For her though, after hours of rehearsing, the acting becomes a natural instinct.

“It’s kind of weird. You would think that actors have to think it through all the time, but really it’s almost like word vomit,” Battle said. “It’s like you’re actually experiencing these things every time something new, and you just know what you’re going to say. You get to play someone else and you get to experience how they feel and how they feel about other characters and where they are.”

Despite the satisfaction that comes with a successful production, there are challenges and downfalls too. According to Battle, her struggles happened during her second year of college when her schoolwork proved overwhelming and she couldn’t seem to snag any roles.

“I wasn’t in any productions,” she said sadly. “The first semester was because I took on a heavy course load, so I decided I should probably focus on my studies. But the second semester, I just wasn’t cast in anything.”

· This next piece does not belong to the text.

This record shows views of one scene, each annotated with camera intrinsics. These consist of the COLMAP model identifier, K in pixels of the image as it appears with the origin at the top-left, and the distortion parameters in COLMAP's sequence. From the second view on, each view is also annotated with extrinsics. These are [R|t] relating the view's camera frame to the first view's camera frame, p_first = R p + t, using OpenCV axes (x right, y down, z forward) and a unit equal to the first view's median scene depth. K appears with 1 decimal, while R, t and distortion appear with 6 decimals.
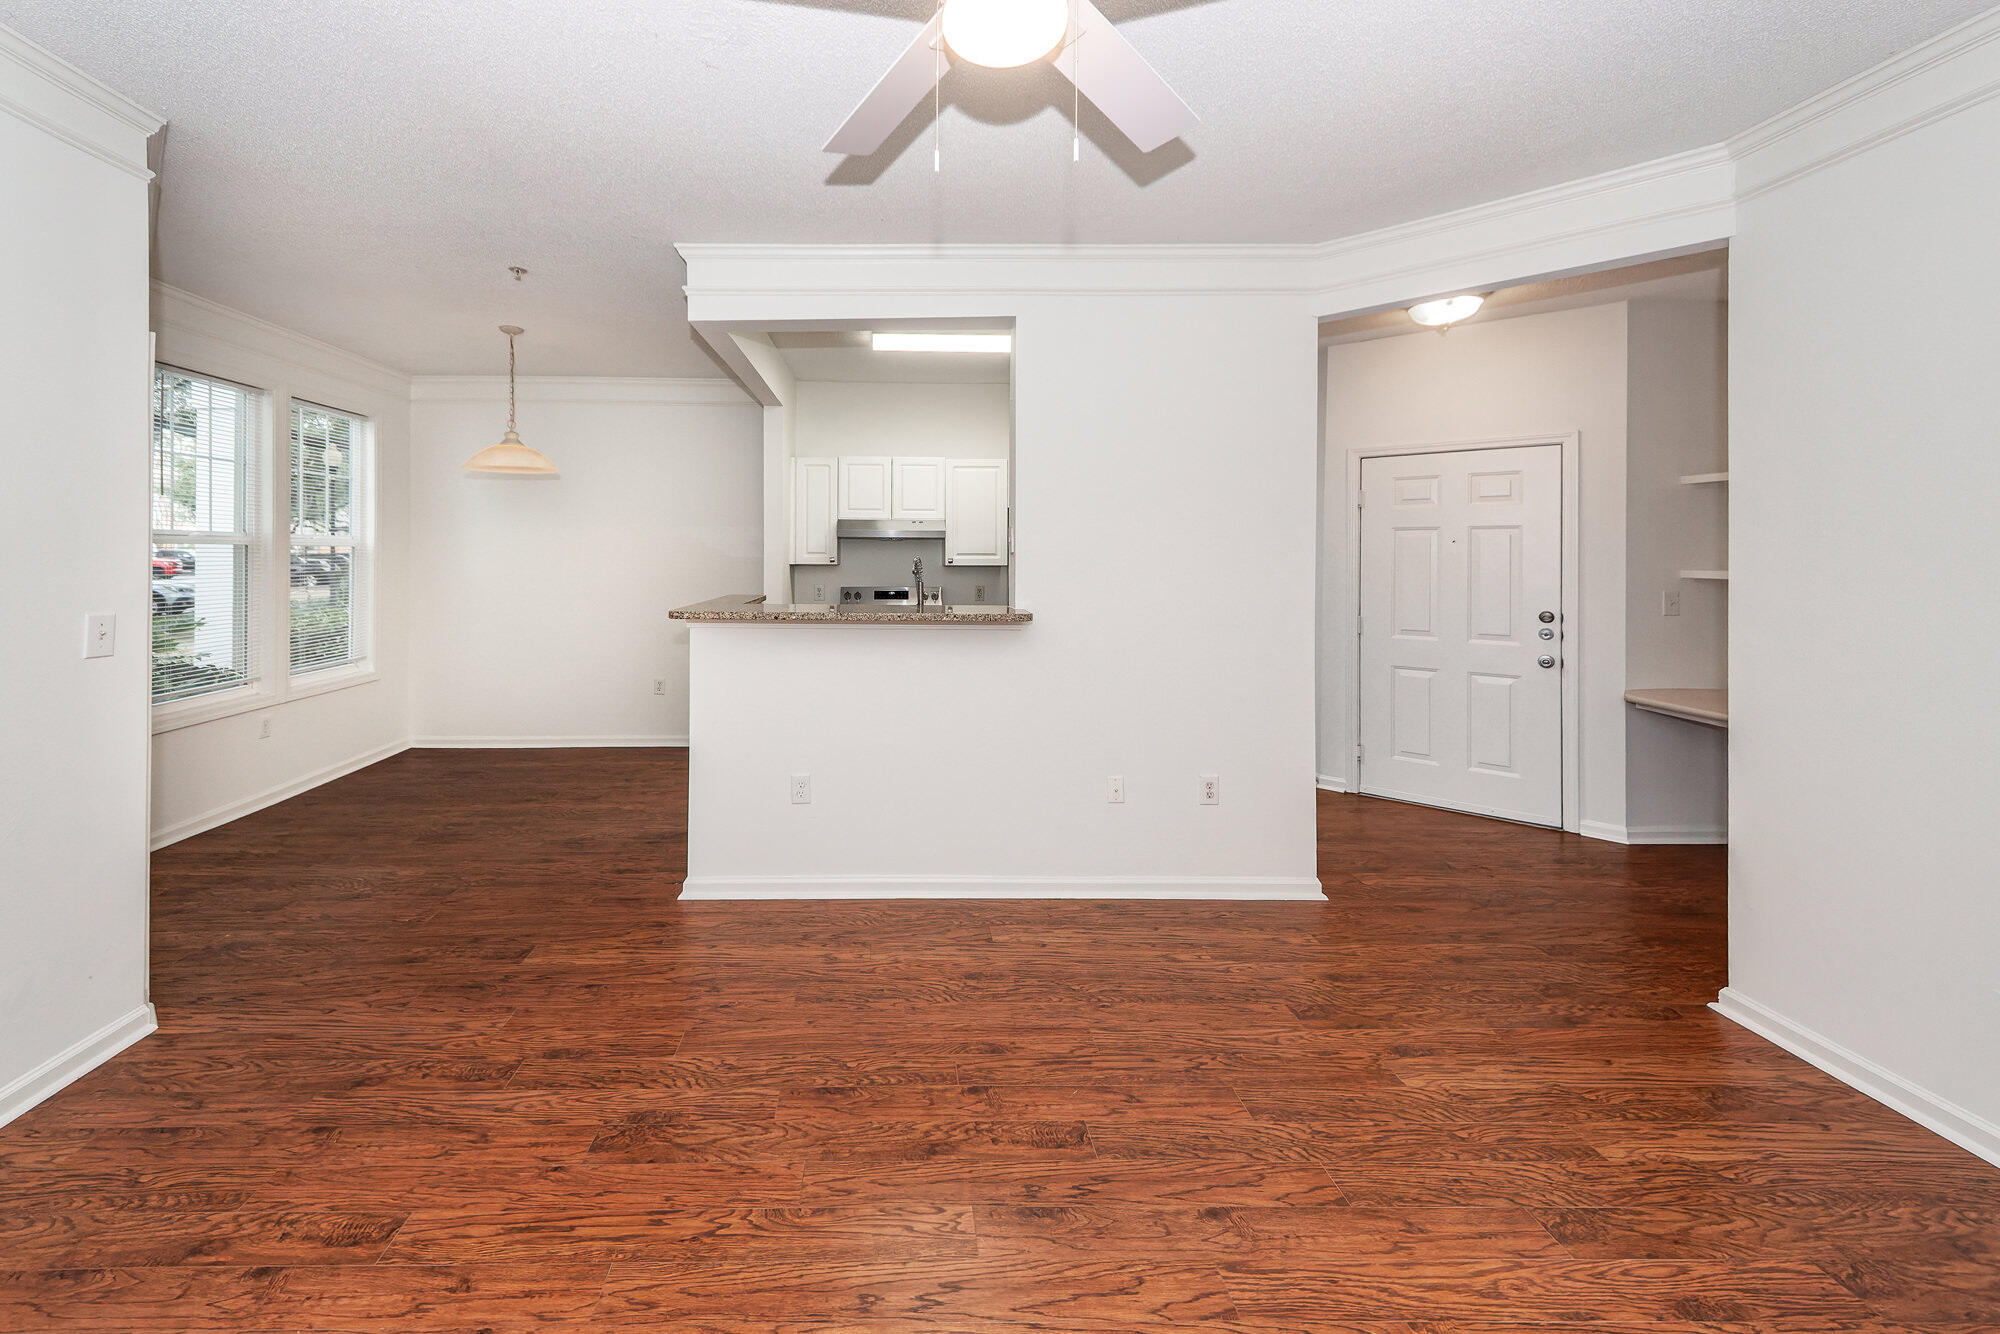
lens RADIAL K [[748.3, 0, 894.7], [0, 748.3, 552.4], [0, 0, 1]] dist [0.022754, -0.008068]
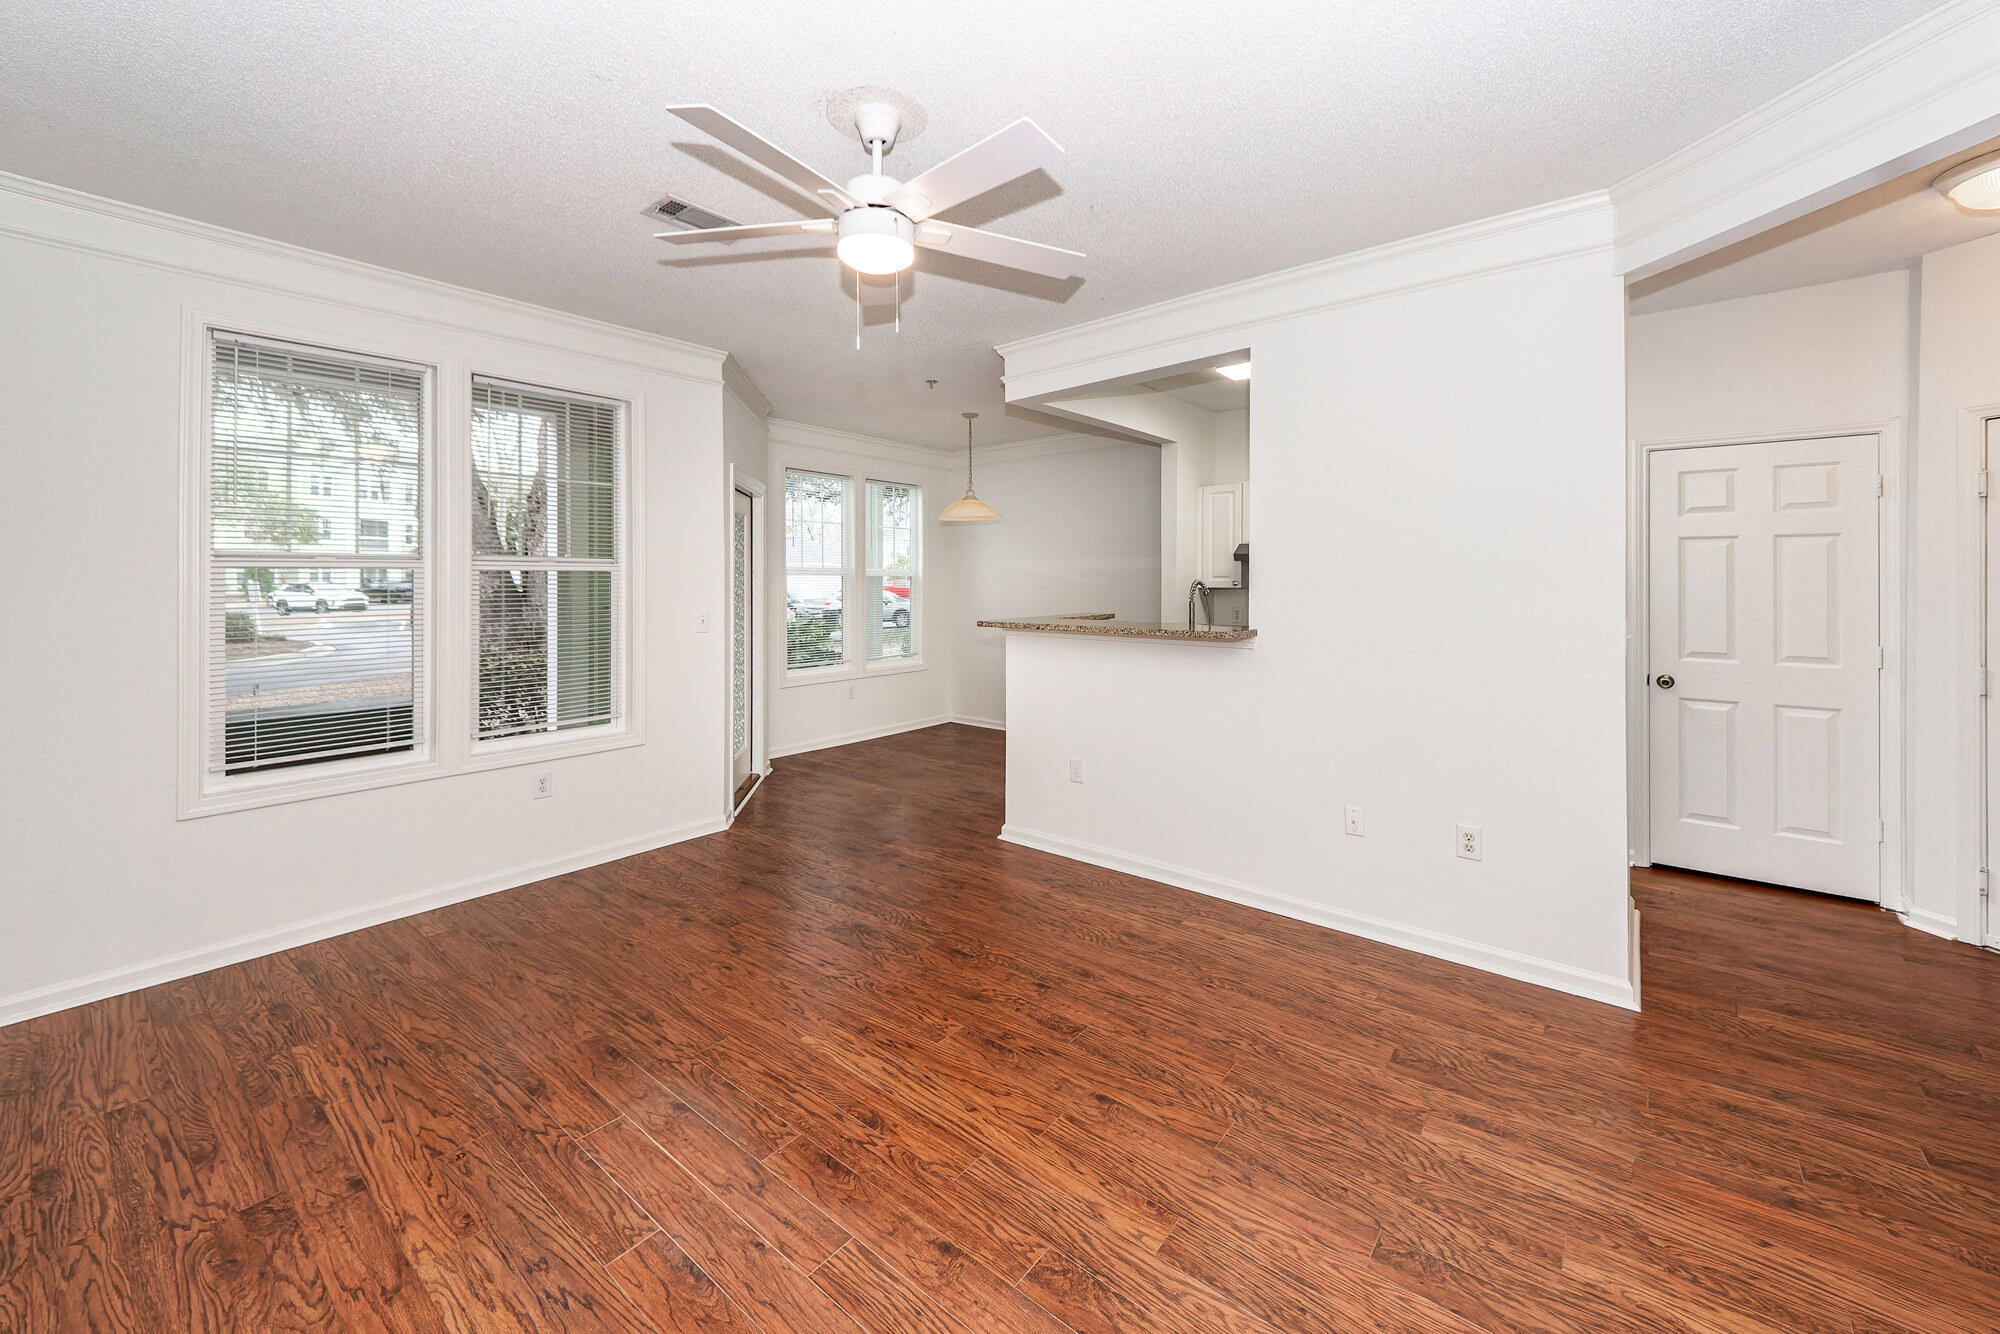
lens RADIAL K [[766.3, 0, 987.2], [0, 766.3, 580.2], [0, 0, 1]] dist [0.014622, -0.007486]
pose [[0.766636, -0.007228, -0.642041, 0.653016], [0.007685, 0.999968, -0.002080, 0.006814], [0.642036, -0.003339, 0.766667, -0.059937]]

The disappointment was excruciating because her best friend had been cast as the lead in the same production; however, learning to cope with rejection is something Battle said comes with being an actor or actress and that not being cast in everything is “just part of the experience.”

As far as a career goes, Battle said she plans to work in children’s theatre and would like to be a mentor to young actors.

“I figure I’ve done theatre for over half of my life, and I don’t really know anything else…I’m going to come out with a degree in theatre, so why not use it?”